Nice
« Toi, tu as compris, tu sais ce
qu’il fait, lui. » Quelques figurants professionnels servaient de guide
aux autres. Avant la représentation, on leur donnait un morceau de pain, du
fromage, un verre de vin. Ils s’habillaient en plaisantant et enfin c’était
l’éclat des cuivres, les soleils des lampes à gaz, les chœurs, la chanteuse en
voile blanc, transparent.
Quand le rideau tombait sur le dernier acte, que déjà Luigi
tendait la main pour recevoir les deux ou trois francs qu’on leur versait pour
un soir, il se sentait vide, volé. Il rentrait immédiatement à la maison Merani
et allongé sur le lit, il revoyait les scènes, il entendait la musique, il
fredonnait à voix basse les airs que peu à peu il apprenait. Pendant plusieurs
jours il les chantait dans la cour, pour Thérèse, s’interrompant quand Lisa ou
Vincente passaient, gêné de se laisser surprendre. Mais le besoin était si fort
qu’il recommençait jusqu’à ce que, les jours succédant aux jours, la musique en
lui peu à peu se tarisse.
Il gardait longtemps le souvenir de ces moments où il se
découvrait tout entier rassemblé en lui-même, rond, lisse comme un des galets
avec lesquels quand il flânait avec Gigi le long de la grève ils tentaient de
faire des ricochets. Alors qu’il chantait ainsi dans la cour. Madame Merani
l’avait interpellé, lui demandant de la rejoindre au grand salon.
— Le voici notre chanteur, notre ténor, disait-elle
comme il entrait.
Entourant Madame Merani, deux femmes étaient assises, l’une,
la plus âgée, les jambes qu’on devinait écartées sous la robe, les mains
fermées sur les accoudoirs du fauteuil, le buste haut, les yeux mobiles.
— Tu sais un air complet, ou bien quelques mots par-ci
et par-là ? demanda-t-elle d’une voix impérieuse.
— Il pourrait apprendre, dit Madame Merani.
— Il n’a pas la tête de quelqu’un qui apprend, votre
chanteur.
Luigi baissait les yeux.
— Mais Comtesse, dit avec un accent étranger la plus
jeune des deux femmes, il sait peut-être déjà.
Elle portait une robe droite comme Luigi n’en avait jamais
vu, ne laissant deviner ni l’existence des seins ni des hanches.
— Veux-tu chanter, sais-tu vraiment ?
La voix était toujours dure.
Luigi quand le prêtre l’interrogeait à Mondovi ne
réussissait pas à lever la tête autrement que pour donner un coup d’œil,
surprendre une expression du prêtre, savoir s’il allait ou non recevoir une
taloche parce qu’il ne savait rien ou bien réussir par son silence, son
absence, à le désarmer.
— Luigi, commença Madame Merani.
Luigi la regarda.
— Luigi, répéta-t-elle.
Il l’avait désarmée.
— La comtesse d’Aspremont voudrait que tu chantes, chez
elle, dans sa propriété. Peux-tu apprendre quelque chose ? – Madame
Merani se tourna vers la comtesse – je peux lui faire donner quelques
leçons, ajouta-t-elle.
— Il lui faudrait un costume, n’est-ce pas Helena !
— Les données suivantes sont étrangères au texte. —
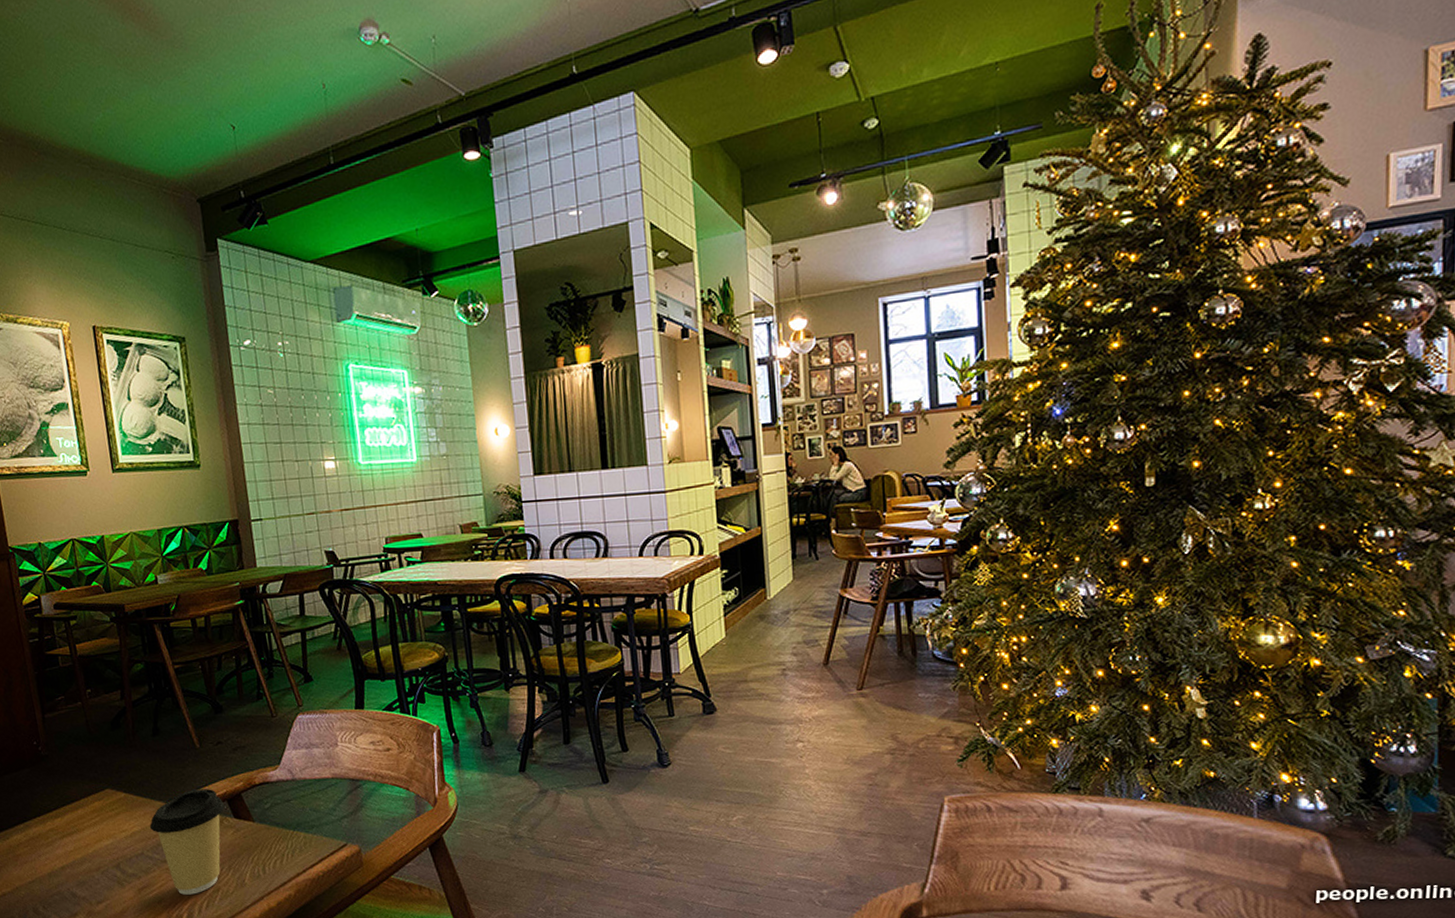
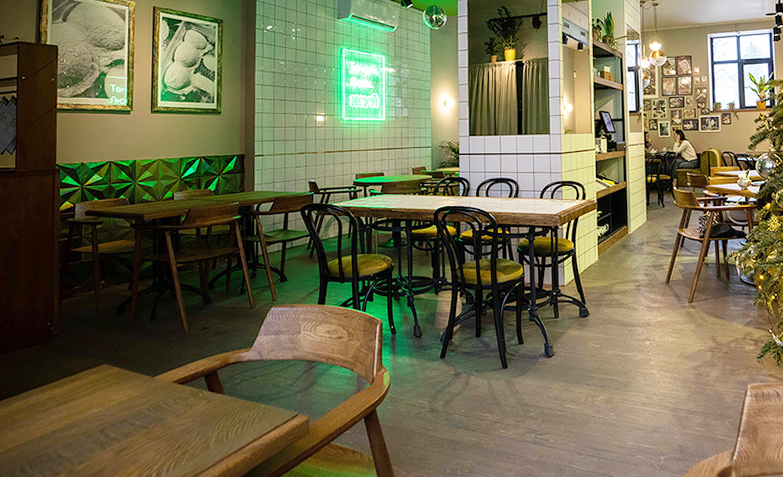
coffee cup: present [150,789,225,895] -> none [136,366,202,457]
répondit en riant la comtesse d’Aspremont. Nous le déguiserons en prince russe
même s’il chante du Verdi.
Il y eut un moment de silence.
— Si vous le permettez, je m’occuperai de lui, dit
Madame Merani. Tu peux aller Luigi.
La fête de charité de la comtesse d’Aspremont était un des
moments importants de la vie niçoise. Le dimanche précédent celui des Rameaux,
elle invitait dans son château du Ray, tout ce que Nice et Cannes comptaient de
célébrités internationales ou de notabilités locales. Mais la Comtesse séparait
ses invités. Les uns n’avaient accès qu’aux terrasses inférieures du parc, et
des domestiques interdisaient par leur seule présence l’entrée des salons du
château. Des cartons de couleur différente permettaient de diriger les invités
vers le parc ou les bâtiments.
Plusieurs semaines durant, la Comtesse abandonnait les
salles de jeu du Casino de la jetée pour se consacrer à l’organisation des festivités.
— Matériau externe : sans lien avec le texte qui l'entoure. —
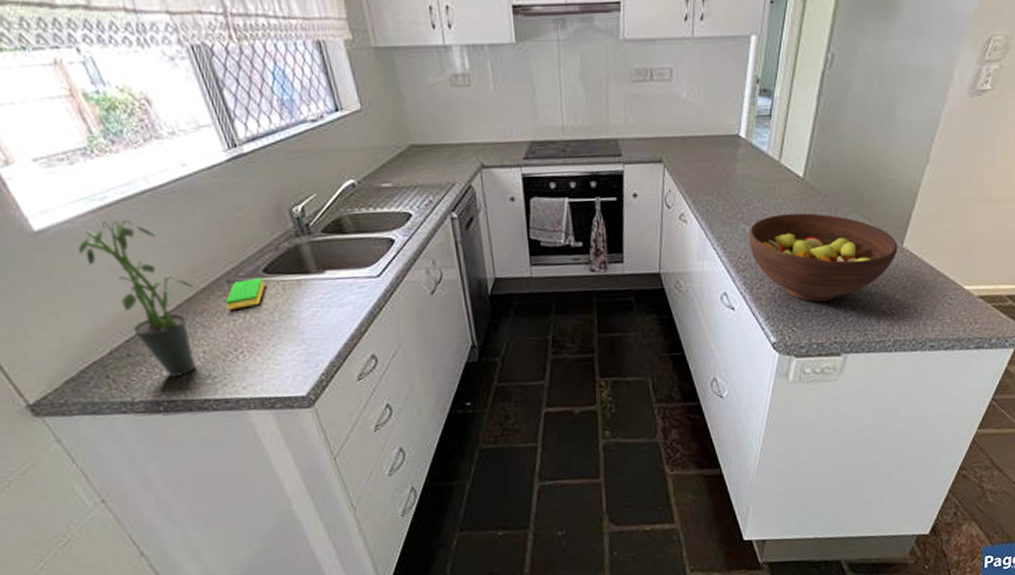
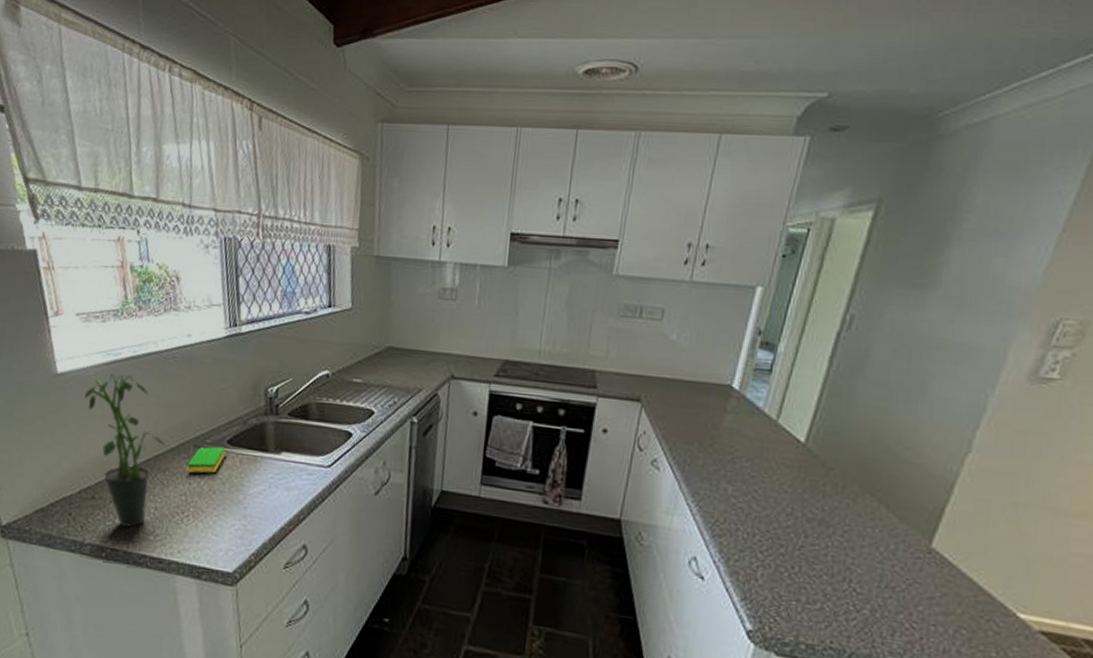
fruit bowl: present [748,213,898,302] -> none [730,479,924,594]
Elle entraînait la baronne Helena Karenberg.
— Helena, vous allez venir avec moi, disait-elle en
entrant dans la bibliothèque de la villa Karenberg.
La Comtesse prenait Helena par la main, se tournait vers
Frédéric Karenberg.
— Votre sœur, Frédéric, s’ennuie et vous ne la
distrayez pas. Vous êtes un garçon sinistre. Allons Helena, je vous attends.
Helena soupirait, quittait la bibliothèque que parcourait la
Comtesse, prenant un livre, interrogeant Frédéric.